Given data START

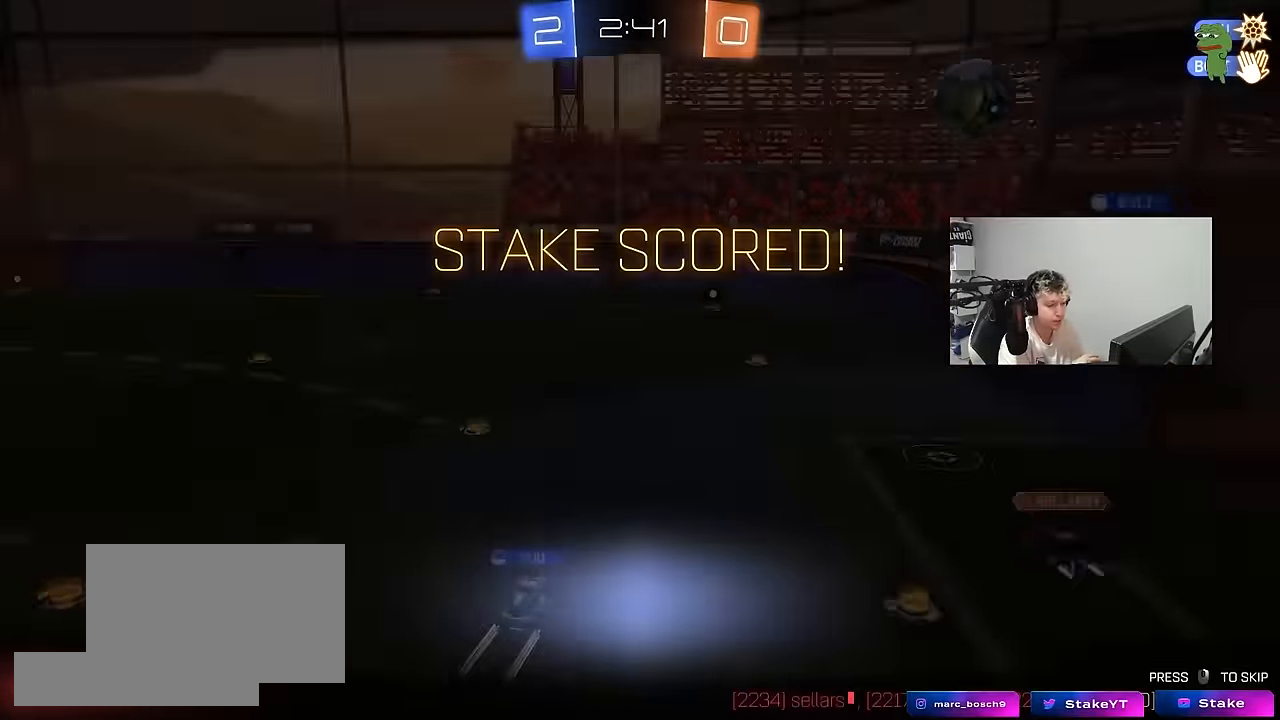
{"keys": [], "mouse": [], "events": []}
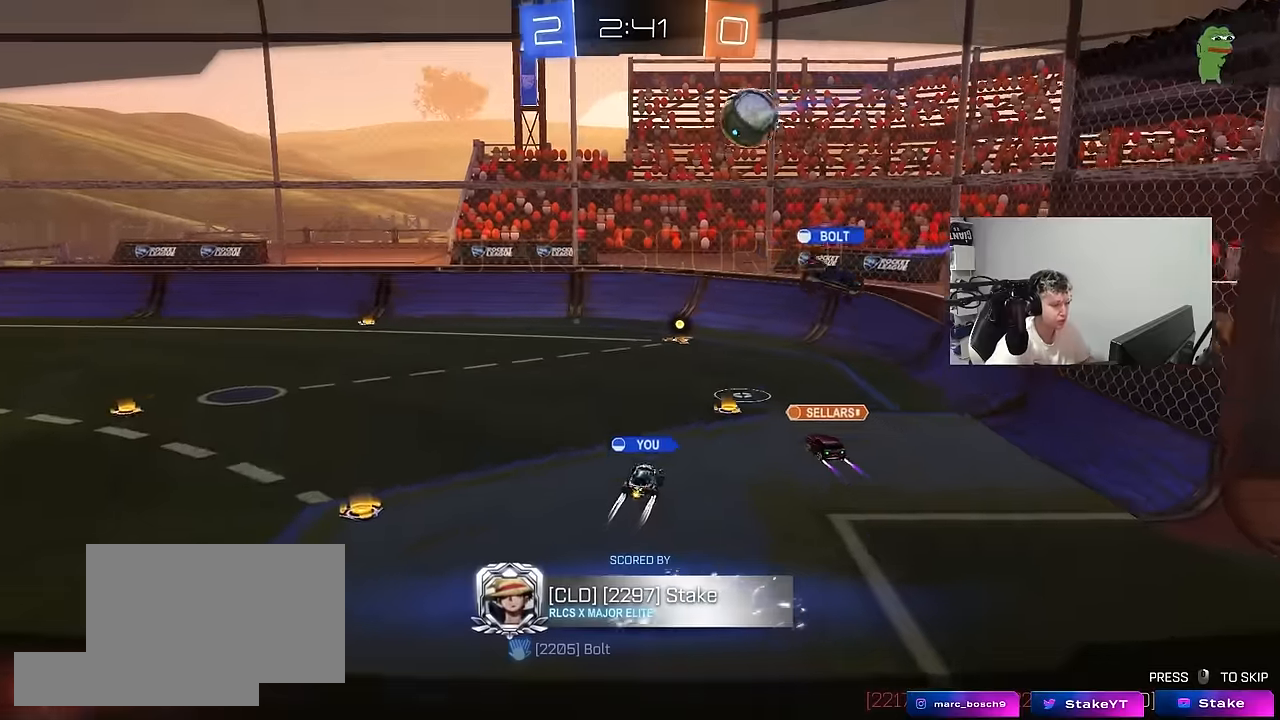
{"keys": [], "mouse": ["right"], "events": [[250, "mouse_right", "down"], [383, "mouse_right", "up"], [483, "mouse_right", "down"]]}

Given data END
Given data START

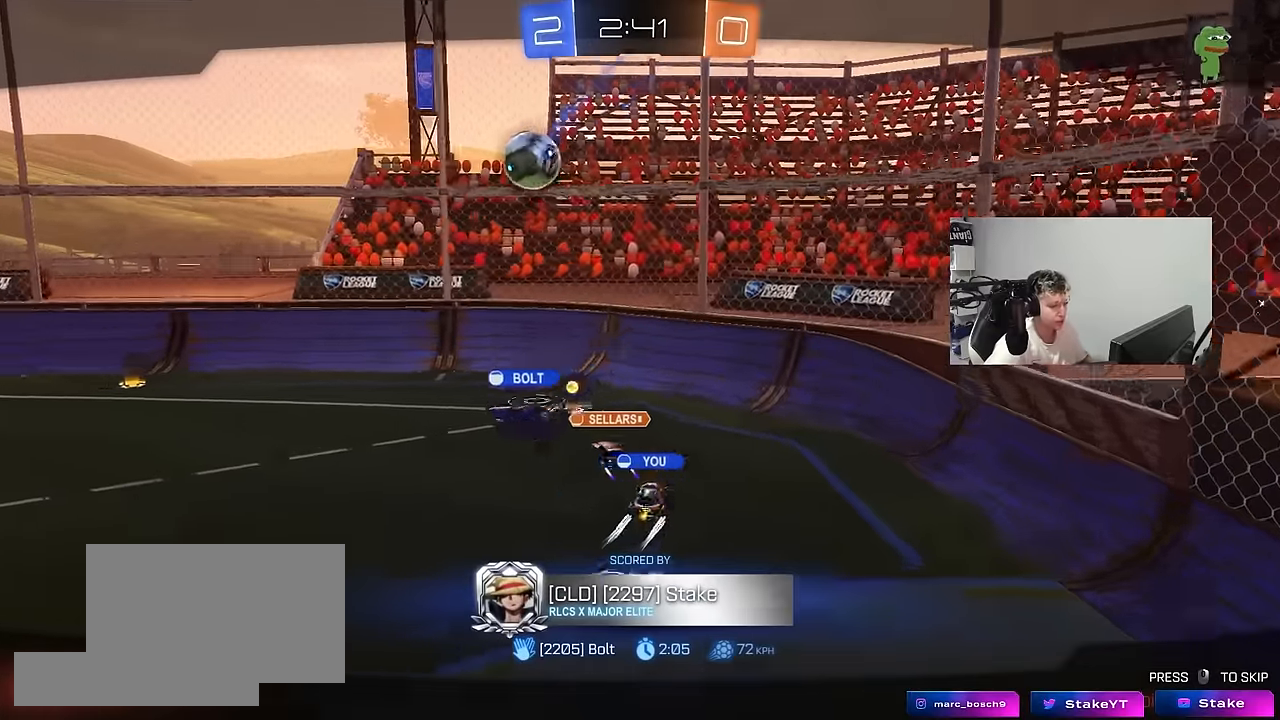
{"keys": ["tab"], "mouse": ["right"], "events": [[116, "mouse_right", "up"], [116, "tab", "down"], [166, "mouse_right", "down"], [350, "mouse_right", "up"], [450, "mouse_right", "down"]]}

Given data END

Work instruction: Look over the material above and report each line holding "right".

Result:
{"keys": [], "mouse": ["right"], "events": [[250, "mouse_right", "down"], [383, "mouse_right", "up"], [483, "mouse_right", "down"]]}
{"keys": ["tab"], "mouse": ["right"], "events": [[116, "mouse_right", "up"], [116, "tab", "down"], [166, "mouse_right", "down"], [350, "mouse_right", "up"], [450, "mouse_right", "down"]]}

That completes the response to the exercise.